D-backs offense goes silent, posts 19 straight outs to end game vs. Padres
PHOENIX — There was bound to be some regression for the Arizona Diamondbacks’ bats after such a strong start to the season and we got a taste of it on Friday night.
Arizona’s offense mustered only four baserunners and one run against the San Diego Padres in a 2-1 home loss, making it three losses in a row.
David Peralta’s RBI single in the bottom of the third with two outs to tie the game 1-1 was the last time a batter would reach base for the D-backs. Seriously. They recorded 19 straight outs to end the game.
This was not a sensational individual pitching effort from the counterpart, either. Padres starter Chris Paddack went only 5.1 innings and gave up all four of those baserunners. San Diego’s bullpen closed out the rest.
“We never really got into a rhythm,” manager Torey Lovullo said. “Seemed like when we had some good approaches to Paddack, he made pitches to finish us off and we could never really get in sync with him.”
On some nights, losing in blowout fashion would make it hurt less for Arizona considering the way Luke Weaver pitched.
Manny Machado fouled four straight pitches off Weaver in the first before homering to right for the game’s first run, but after that, the right-hander settled into the game and a strong overall outing.
Only two runners reached on him from then until the seventh.
The problem was that Weaver’s opposition Paddack was doing the same, leaving the game with no baserunners for three full innings until the top of the seventh.
Will Myers and Fernando Tatis Jr. hit back-to-back doubles to break the streak and a 1-1 deadlock to give the Padres the edge. Weaver was pulled there.
He went 6.1 innings, allowing two earned runs on five hits and no walks, striking out eight.

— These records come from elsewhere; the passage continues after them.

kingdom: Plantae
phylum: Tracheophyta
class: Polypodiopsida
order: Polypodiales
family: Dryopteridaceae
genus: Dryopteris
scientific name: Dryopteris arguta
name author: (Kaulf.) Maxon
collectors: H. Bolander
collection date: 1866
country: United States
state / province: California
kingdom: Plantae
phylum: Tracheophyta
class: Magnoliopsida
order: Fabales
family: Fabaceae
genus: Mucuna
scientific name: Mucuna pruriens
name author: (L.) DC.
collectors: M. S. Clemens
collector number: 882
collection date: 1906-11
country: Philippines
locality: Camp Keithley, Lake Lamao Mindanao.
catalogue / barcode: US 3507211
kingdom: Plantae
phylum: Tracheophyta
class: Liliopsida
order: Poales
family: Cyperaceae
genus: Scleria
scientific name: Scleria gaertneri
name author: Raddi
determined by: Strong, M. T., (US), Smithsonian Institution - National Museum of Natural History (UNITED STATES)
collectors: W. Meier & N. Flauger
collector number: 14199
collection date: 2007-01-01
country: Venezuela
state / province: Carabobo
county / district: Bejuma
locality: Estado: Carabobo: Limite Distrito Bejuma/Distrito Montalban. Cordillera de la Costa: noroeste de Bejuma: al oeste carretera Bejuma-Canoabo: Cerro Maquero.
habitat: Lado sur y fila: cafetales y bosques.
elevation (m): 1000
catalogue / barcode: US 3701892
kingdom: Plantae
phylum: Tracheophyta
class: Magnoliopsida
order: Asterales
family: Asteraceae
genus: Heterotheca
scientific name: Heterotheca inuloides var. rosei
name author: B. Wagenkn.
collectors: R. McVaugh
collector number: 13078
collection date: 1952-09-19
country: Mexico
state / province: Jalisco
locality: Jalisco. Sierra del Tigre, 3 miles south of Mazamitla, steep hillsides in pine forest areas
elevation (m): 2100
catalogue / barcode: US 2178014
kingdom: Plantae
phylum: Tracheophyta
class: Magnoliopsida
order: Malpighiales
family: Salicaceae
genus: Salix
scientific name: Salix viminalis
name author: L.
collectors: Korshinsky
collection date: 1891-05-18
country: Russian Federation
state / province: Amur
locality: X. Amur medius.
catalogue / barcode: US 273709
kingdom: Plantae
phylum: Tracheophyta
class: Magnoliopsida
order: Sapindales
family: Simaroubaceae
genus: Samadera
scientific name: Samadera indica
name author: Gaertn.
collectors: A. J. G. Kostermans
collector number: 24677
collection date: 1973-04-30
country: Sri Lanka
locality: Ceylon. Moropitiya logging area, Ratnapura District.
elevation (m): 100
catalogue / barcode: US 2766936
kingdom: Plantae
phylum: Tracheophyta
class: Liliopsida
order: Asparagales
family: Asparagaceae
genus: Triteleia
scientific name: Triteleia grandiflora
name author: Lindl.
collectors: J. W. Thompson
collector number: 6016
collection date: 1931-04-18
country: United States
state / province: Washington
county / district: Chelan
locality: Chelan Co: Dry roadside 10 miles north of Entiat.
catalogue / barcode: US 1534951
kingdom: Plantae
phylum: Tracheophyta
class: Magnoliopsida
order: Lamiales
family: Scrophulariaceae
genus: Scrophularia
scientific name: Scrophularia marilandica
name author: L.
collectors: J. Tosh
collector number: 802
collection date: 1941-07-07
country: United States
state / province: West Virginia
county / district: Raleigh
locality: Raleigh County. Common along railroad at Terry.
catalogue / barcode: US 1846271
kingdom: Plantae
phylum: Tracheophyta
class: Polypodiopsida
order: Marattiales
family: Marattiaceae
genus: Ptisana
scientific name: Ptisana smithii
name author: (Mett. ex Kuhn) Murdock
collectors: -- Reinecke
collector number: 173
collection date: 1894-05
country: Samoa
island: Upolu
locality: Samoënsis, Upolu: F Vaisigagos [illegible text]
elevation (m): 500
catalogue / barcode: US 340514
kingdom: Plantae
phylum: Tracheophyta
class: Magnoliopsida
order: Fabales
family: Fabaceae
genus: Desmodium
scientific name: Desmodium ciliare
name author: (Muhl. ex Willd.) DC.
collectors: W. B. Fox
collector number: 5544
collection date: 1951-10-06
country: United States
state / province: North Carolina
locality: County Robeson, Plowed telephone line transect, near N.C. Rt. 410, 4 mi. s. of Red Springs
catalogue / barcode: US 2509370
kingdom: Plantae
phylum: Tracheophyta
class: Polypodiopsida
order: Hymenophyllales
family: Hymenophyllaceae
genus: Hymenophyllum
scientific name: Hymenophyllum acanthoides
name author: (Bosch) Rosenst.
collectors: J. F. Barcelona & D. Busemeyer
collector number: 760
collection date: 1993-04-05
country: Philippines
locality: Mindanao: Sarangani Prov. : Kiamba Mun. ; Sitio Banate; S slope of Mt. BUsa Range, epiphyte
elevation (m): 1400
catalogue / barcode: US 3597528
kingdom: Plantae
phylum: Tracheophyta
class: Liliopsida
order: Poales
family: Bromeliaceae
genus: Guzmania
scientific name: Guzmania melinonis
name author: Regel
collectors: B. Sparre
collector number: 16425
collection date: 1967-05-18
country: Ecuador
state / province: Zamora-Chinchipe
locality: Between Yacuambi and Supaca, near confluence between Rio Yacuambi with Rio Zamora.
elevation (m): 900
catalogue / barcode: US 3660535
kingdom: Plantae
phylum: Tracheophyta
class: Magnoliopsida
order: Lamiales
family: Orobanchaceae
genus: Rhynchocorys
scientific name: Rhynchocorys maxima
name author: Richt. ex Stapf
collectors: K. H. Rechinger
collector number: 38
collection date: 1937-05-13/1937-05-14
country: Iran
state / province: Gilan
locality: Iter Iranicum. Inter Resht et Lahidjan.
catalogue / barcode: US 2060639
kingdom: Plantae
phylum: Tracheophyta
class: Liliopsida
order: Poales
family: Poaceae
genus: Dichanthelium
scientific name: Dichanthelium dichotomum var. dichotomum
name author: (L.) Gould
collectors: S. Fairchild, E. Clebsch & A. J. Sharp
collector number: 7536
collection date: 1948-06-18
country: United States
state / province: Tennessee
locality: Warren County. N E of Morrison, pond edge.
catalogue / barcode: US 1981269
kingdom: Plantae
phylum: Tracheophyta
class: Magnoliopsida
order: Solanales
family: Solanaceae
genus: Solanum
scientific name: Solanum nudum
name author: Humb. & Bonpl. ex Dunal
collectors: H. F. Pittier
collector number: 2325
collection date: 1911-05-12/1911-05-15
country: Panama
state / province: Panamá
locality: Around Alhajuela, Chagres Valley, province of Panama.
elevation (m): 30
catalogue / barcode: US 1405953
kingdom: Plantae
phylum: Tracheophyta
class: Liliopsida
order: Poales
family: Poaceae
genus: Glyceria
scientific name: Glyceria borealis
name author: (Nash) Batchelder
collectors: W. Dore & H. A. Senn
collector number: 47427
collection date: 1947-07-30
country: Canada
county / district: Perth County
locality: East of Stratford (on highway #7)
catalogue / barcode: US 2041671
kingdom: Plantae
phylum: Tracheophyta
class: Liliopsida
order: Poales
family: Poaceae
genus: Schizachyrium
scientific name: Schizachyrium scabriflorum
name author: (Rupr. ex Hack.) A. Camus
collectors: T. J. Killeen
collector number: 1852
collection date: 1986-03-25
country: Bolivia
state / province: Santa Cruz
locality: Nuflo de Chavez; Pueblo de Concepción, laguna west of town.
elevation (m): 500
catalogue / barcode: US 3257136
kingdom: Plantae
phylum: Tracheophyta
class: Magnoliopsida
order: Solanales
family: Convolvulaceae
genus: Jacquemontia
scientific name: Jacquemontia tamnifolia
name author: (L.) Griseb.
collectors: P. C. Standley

“Luke was pacing us, he was keeping us in the game, he was working both sides of the plate, elevating the fastball — just a really complete effort I thought,” Lovullo said.
During pregame availability, Lovullo discussed his philosophy in when to pull starting pitchers after Zack Godley’s performance on Thursday, and as Weaver’s loss showed, that ended up being another factor on Friday. Lovullo said after he did not think about pulling Weaver, taking into consideration how Weaver was handling the game.
It was the opposite decision on the other end by Padres manager Andy Green.
San Diego elected to pull Paddack at 88 pitches and 5.1 innings despite the fact he had gotten eight straight D-backs hitters out. The Padres’ bullpen got clean through the rest of the game, backing up Green’s strategy.
“I mean it worked out great, right?” Lovullo said. “At the time I was thinking, ‘Well, he’s locked in pretty well and let’s see what we can do [to] the bullpen’ so I was kind of in favor of the move to get him out of the game but clearly [Green] knew his candidates.”
Lovullo cited Green likely knew a pitch count for the 23-year-old rookie and that the guys in his bullpen were in a good spot.
Adam Jones summed up the D-backs’ loss well on Twitter.
These games are going to happen in a long, long season and skip agreed.
“Those are the frustrating parts of the game,” Lovullo said. “We’ve seen it already a couple of times where our pitchers have done a great job, kept us in the game (but) we haven’t done much offensively.
“That’s the nature of the beast.”
Merrill Kelly gets the nod for Saturday’s showdown with the Padres at 5:10 p.m. You can listen to the action on 98.7 FM Arizona’s Sports Station.
Through two starts, the former Arizona State righty has a 2.54 ERA and has bounced back after a rough go in spring training.
He faces off with San Diego’s Matt Strahm, who nearly triples Kelly’s ERA at 7.04.